**Objective**: Rewrite the material from the line containing "text 198.4. vandens" through the line containing "text 198.3. vykdyti" as a numbered list, omitting any blank lines.

**Element location listings**:
_ _ _ _
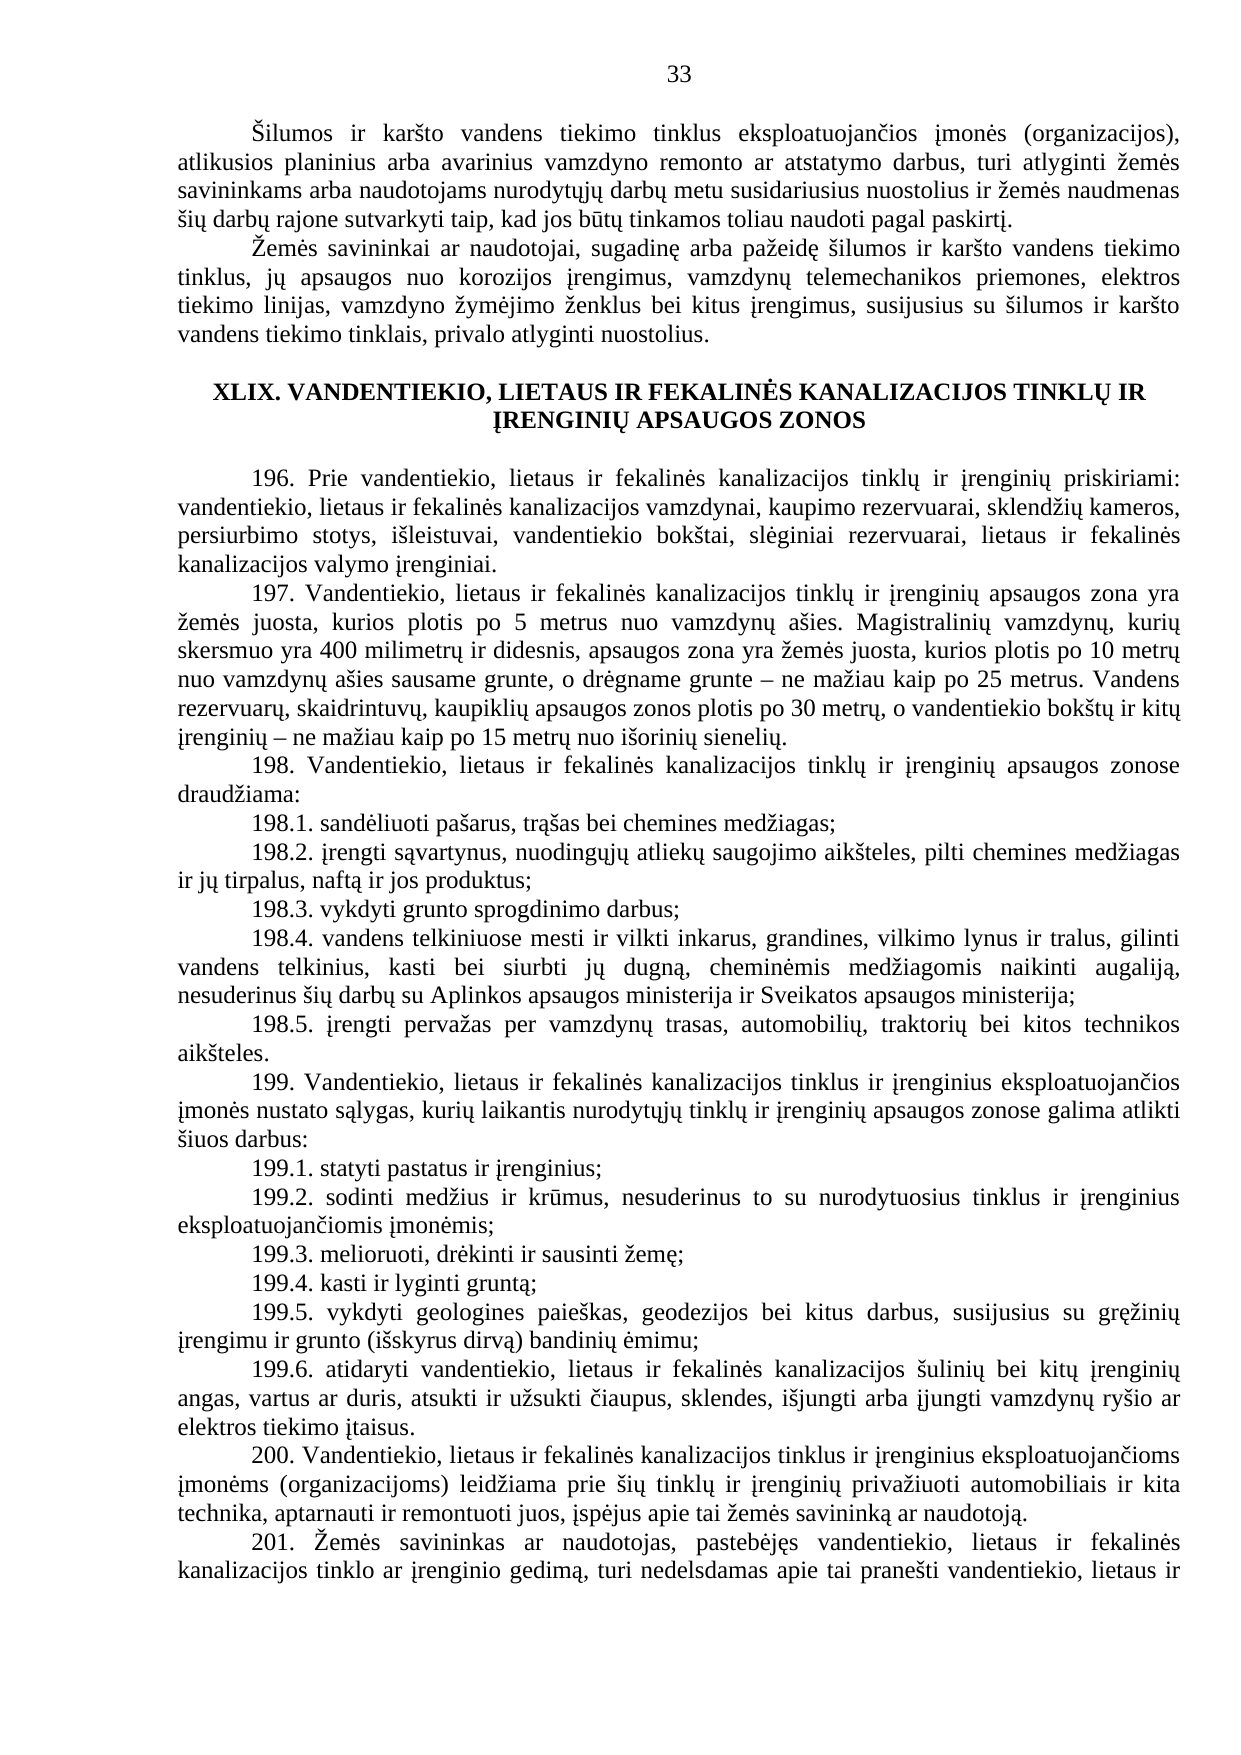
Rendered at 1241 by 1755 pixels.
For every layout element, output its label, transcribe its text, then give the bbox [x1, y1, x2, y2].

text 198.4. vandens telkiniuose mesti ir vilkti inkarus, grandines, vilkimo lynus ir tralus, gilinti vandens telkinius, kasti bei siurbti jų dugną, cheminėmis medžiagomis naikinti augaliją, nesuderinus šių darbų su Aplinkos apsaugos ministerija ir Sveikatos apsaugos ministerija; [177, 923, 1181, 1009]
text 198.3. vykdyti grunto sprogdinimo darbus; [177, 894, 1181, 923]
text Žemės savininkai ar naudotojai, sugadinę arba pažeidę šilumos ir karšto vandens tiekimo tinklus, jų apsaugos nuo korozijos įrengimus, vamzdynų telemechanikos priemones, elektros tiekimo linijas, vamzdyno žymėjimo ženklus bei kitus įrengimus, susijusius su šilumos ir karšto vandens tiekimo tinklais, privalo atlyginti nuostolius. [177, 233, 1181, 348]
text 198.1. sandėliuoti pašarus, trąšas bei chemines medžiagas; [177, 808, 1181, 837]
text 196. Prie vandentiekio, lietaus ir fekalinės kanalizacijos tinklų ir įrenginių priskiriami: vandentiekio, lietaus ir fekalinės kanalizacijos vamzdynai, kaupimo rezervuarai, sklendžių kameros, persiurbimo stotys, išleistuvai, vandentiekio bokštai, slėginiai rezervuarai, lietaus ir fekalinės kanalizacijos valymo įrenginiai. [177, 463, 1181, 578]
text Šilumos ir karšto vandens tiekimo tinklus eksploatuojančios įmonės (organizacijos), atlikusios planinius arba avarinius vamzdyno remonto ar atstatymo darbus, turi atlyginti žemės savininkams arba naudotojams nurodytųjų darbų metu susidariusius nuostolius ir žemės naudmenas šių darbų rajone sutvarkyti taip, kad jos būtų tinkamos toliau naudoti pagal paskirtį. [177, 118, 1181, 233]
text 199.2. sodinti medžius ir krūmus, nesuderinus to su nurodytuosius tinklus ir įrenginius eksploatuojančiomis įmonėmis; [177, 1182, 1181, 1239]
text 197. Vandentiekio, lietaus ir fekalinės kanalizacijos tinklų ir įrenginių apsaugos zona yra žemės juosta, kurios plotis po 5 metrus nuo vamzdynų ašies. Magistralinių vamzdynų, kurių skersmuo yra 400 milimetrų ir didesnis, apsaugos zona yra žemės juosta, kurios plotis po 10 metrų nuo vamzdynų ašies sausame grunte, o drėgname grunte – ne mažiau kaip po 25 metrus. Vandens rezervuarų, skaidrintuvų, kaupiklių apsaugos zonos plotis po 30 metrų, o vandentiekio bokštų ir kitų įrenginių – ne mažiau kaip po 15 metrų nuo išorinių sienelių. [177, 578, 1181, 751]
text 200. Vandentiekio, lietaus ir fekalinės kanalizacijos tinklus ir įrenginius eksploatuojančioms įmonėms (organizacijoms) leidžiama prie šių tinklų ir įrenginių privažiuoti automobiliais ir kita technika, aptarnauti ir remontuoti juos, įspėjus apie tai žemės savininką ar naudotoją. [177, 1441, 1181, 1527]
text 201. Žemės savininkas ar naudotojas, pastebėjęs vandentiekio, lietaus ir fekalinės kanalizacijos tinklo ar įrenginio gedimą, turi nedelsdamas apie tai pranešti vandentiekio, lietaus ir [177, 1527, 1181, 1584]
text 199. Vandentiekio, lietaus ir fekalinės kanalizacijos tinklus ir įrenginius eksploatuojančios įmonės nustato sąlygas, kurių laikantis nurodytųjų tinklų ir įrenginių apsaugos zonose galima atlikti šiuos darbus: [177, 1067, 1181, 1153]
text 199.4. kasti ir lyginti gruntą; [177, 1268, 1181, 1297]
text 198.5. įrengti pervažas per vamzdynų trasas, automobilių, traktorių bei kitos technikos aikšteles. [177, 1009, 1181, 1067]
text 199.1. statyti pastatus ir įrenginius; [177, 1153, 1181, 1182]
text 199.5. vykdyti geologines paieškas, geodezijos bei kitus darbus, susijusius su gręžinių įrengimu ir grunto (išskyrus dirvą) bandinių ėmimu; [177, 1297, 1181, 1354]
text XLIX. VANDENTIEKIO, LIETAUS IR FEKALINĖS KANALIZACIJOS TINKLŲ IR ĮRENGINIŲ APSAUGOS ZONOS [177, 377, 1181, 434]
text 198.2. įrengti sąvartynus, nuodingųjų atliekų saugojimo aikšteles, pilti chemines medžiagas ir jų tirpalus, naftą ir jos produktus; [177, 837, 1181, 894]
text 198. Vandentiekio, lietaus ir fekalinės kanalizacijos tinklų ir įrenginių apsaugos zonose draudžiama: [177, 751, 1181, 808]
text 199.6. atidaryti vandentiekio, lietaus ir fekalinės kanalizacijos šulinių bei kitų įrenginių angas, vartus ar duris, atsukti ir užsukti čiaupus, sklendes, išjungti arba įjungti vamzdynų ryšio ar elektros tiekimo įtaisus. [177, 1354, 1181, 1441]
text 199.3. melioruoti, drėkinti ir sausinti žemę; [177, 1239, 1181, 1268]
_ _ _ _
**The response**:
1. text 198.4. vandens telkiniuose mesti ir vilkti inkarus, grandines, vilkimo lynus ir tralus, gilinti vandens telkinius, kasti bei siurbti jų dugną, cheminėmis medžiagomis naikinti augaliją, nesuderinus šių darbų su Aplinkos apsaugos ministerija ir Sveikatos apsaugos ministerija; [177, 923, 1181, 1009]
2. text 198.3. vykdyti grunto sprogdinimo darbus; [177, 894, 1181, 923]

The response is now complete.